Find all such natural $n$ such that $ \dfrac{12n-21143}{25} $ and $ \dfrac{2n-3403}{25} $ both are squares of prime numbers.
So far I have found by computer only solution: $ 2014.$
How to prove taht there are no more solutions?

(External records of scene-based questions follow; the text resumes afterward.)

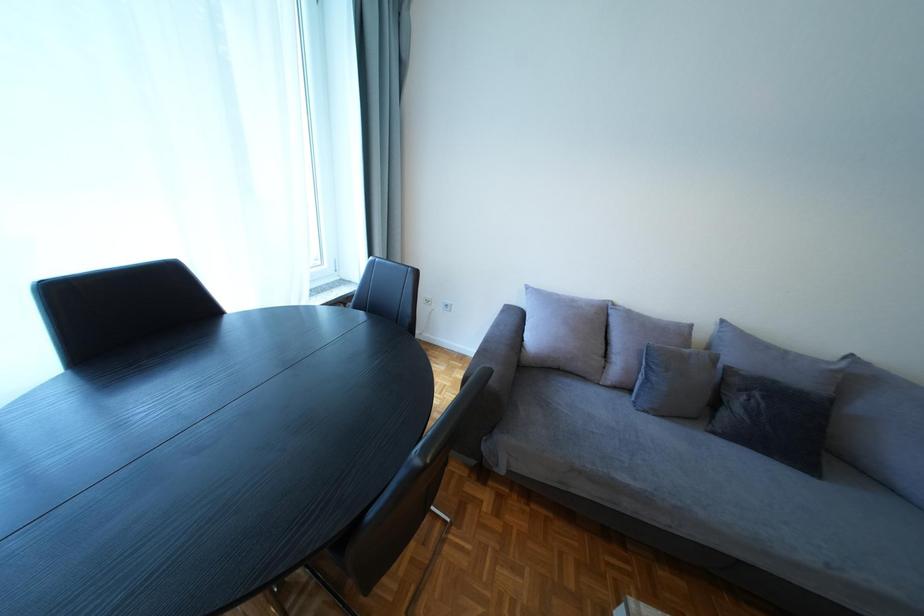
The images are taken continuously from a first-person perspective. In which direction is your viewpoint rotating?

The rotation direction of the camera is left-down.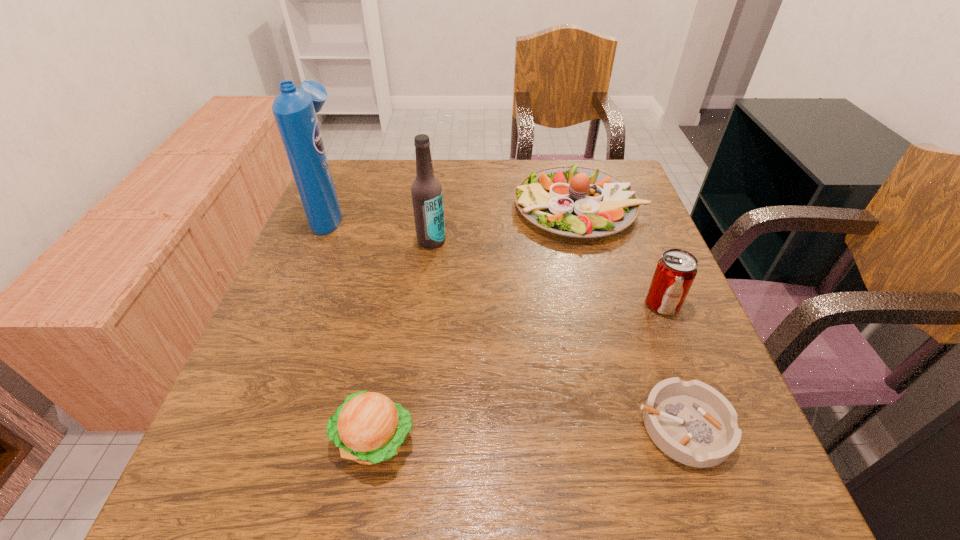
Where is `vacant space situated 0.230m on the front of the third tallest object`? This screenshot has height=540, width=960. vacant space situated 0.230m on the front of the third tallest object is located at coordinates click(710, 423).

Identify the location of vacant point located 0.360m on the left of the salad plate. Image resolution: width=960 pixels, height=540 pixels. (378, 207).

At what (x,y) coordinates should I click in order to perform the action: click on vacant space located 0.280m on the right of the hamburger. Please return your answer as a coordinate pair (x, y). Looking at the image, I should click on (590, 439).

Where is `free point located 0.220m on the back of the shortest object`? This screenshot has width=960, height=540. free point located 0.220m on the back of the shortest object is located at coordinates (638, 298).

Image resolution: width=960 pixels, height=540 pixels. Find the location of `shampoo that is at the far edge`. shampoo that is at the far edge is located at coordinates (294, 109).

Image resolution: width=960 pixels, height=540 pixels. I want to click on salad plate positioned at the far edge, so click(x=573, y=201).

This screenshot has height=540, width=960. Identify the location of hamburger situated at the near edge. (x=369, y=428).

Where is `ashtray present at the near edge`? The image size is (960, 540). ashtray present at the near edge is located at coordinates (691, 422).

This screenshot has width=960, height=540. In order to click on object present at the left edge in this screenshot , I will do `click(294, 109)`.

Where is `pop soda at the right edge`? This screenshot has width=960, height=540. pop soda at the right edge is located at coordinates (675, 271).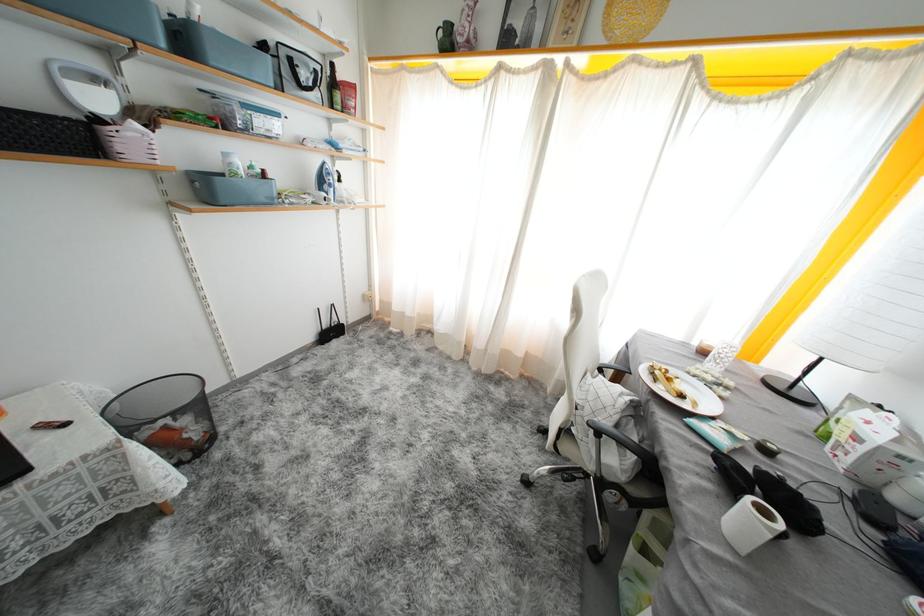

I was tried first to solve the system \begin{cases} 12n=21143 \mod 25,\\ 2n=3403 \mod 25, \end{cases} and find that $n=14 \mod 25$. Then I substitute $n=14+25 \cdot k$ into the system \begin{cases} 12(14+25 \cdot k)-21143= 25 p^2,\\ 2(14+25 \cdot k)-3403= 25 q^2, \end{cases} and get \begin{cases} 12k= 839+ p^2,\\ 2k= 135+ q^2, \end{cases} or $10k=704 +p^2-q^2.$ It follows that $p^2-q^2=6 \mod 10$. But how to find now all $k?.$
Edit. If we rewrite it in the way $p^2-q^2=16=4^2 \mod 10$ then we get the $p=5 \mod 10$ and $q=3 \mod 10.$
Sorry, one solutions.
Your equations are \begin{cases} 12k= 839+ p^2\\ 2k= 135+ q^2 \end{cases} and we observe that $$p^2-q^2 = 10k - 704 = 5(2k-141)+1$$ so $\,p^2 - q^2 = 1 \pmod{5}$ which tells us that $p^2 = 1 \mod 5$ and $q = 0 \mod 5$, or $p=0 \mod 5$ and $q^2 = -1 \mod 5$. We consider the first case here, and the second later. Since $q$ is prime and divisible by $5$, $q=5$. Then $$ 2k = 135+25 = 160 \implies k=80 $$ and $$ 12k = 960 =- 839+p^2\\ P^2 = 121\\ p=11 $$ Finally, $$ 12 n - 21143 = 25p^2= 3025\\ 12n = 24168\\ n=2014 $$ or $$ 2 n - 3403= 25q^2= 625\\ 2n = 4028\\ n=2014 $$
So that is the one solution.
Now consider the second case: $p=0 \mod 5$ and $q^2 = -1 \mod 5$. $$12k=839+p^2 = 144 \\ k=72$$ And the other equation becomes $$2\cdot 72 = 135 + q^2\\ q=3$$ So that will give a second solution, with $$ n = 14 + 25*k = 14 + 25\cdot 72=1814 $$
Kudos to Leox for noting the second case, which I had overlooked in my original answer.